--- Supplied material ---
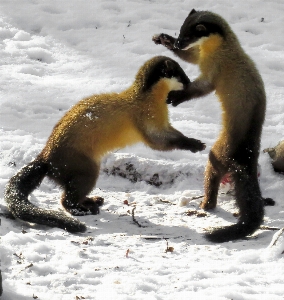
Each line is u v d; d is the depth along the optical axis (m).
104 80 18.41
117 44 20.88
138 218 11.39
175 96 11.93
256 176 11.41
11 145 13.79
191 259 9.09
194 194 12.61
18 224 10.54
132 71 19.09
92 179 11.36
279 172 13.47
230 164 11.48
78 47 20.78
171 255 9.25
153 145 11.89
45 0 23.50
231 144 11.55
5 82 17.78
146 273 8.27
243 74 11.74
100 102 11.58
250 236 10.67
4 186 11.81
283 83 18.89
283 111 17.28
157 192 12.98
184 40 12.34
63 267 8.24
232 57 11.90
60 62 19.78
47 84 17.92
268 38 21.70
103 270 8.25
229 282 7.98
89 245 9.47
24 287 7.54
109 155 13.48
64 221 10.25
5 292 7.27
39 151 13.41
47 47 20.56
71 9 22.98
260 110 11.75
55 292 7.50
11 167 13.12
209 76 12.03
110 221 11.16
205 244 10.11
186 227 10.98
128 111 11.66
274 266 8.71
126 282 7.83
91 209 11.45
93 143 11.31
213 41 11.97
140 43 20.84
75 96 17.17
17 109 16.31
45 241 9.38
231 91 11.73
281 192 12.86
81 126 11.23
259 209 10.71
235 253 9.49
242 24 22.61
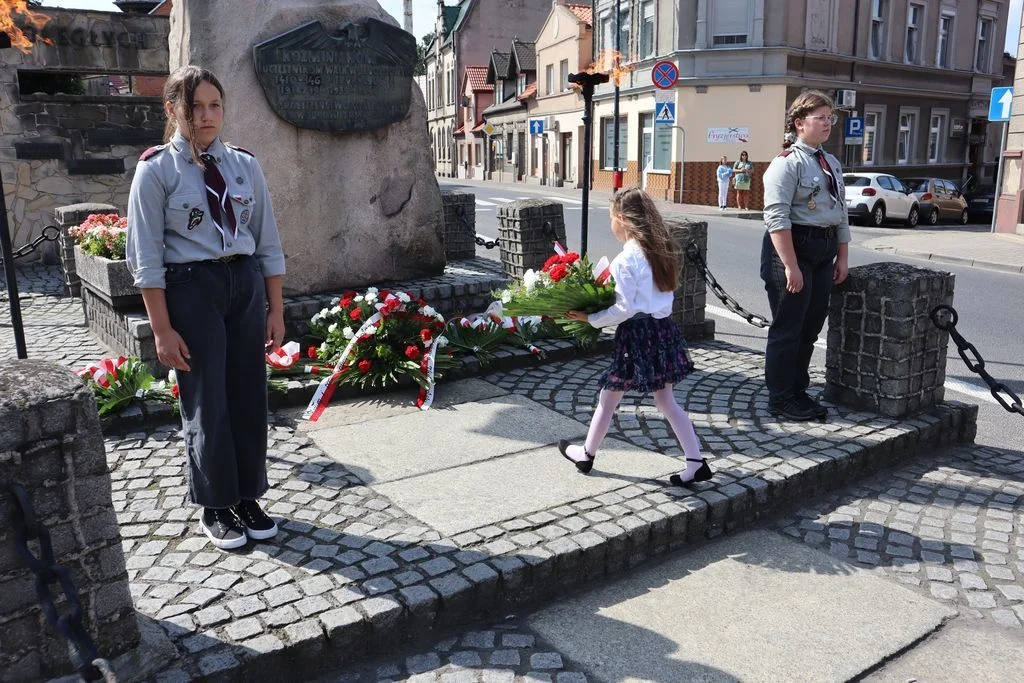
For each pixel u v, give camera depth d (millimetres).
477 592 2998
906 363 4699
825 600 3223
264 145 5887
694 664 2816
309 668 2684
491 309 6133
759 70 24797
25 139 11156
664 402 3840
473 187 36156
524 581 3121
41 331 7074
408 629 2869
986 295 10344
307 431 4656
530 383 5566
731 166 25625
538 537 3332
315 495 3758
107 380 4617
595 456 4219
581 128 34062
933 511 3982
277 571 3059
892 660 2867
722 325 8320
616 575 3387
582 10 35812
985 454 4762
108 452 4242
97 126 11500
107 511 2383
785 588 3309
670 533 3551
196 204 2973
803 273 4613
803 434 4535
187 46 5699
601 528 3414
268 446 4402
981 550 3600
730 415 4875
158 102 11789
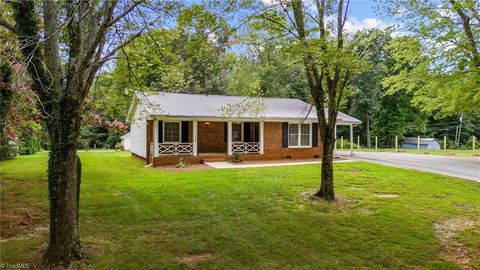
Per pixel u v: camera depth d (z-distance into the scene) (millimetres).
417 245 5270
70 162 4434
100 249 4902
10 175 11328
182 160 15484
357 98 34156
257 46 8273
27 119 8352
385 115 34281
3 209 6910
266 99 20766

--- What is expected ---
Return the listing above verbatim and exclude every picture.

--- Reply to the exercise ---
Each line is u v d; d is the depth along the optical axis (m).
104 80 18.41
117 44 20.88
138 218 11.39
175 96 11.93
256 176 11.41
11 145 13.79
191 259 9.09
194 194 12.61
18 224 10.54
132 71 19.09
92 179 11.36
279 172 13.47
230 164 11.48
78 47 20.78
171 255 9.25
153 145 11.89
45 0 23.50
231 144 11.55
5 82 17.78
146 273 8.27
243 74 11.74
100 102 11.58
250 236 10.67
4 186 11.81
283 83 18.89
283 111 17.28
157 192 12.98
184 40 12.34
63 267 8.24
232 57 11.90
60 62 19.78
47 84 17.92
268 38 21.70
103 270 8.25
229 282 7.98
89 245 9.47
24 287 7.54
109 155 13.48
64 221 10.25
5 292 7.27
39 151 13.41
47 47 20.56
71 9 22.98
260 110 11.75
55 292 7.50
11 167 13.12
209 76 12.03
110 221 11.16
205 244 10.11
186 227 10.98
128 111 11.66
274 266 8.71
126 282 7.83
91 209 11.45
93 143 11.31
213 41 11.97
140 43 20.84
75 96 17.17
17 109 16.31
45 241 9.38
231 91 11.73
281 192 12.86
81 126 11.23
259 209 10.71
235 253 9.49
242 24 22.61
For each pixel u v, give camera depth d (millimetres).
477 592 2998
906 363 4699
825 600 3223
264 145 5887
694 664 2816
309 668 2684
491 309 6133
759 70 24797
25 139 11156
664 402 3840
473 187 36156
524 581 3121
41 331 7074
408 629 2869
986 295 10344
307 431 4656
530 383 5566
731 166 25625
538 537 3332
315 495 3758
107 380 4617
595 456 4219
581 128 34062
933 511 3982
277 571 3059
892 660 2867
722 325 8320
616 575 3387
582 10 35812
985 454 4762
108 452 4242
97 126 11500
107 511 2383
785 588 3309
670 533 3551
196 204 2973
803 273 4613
803 434 4535
187 46 5699
601 528 3414
268 446 4402
981 550 3600
730 415 4875
158 102 11789
Per pixel u v: camera depth d (z-distance into the scene) (millimetres).
417 245 5270
70 162 4434
100 249 4902
10 175 11328
182 160 15484
357 98 34156
257 46 8273
27 119 8352
385 115 34281
3 209 6910
266 99 20766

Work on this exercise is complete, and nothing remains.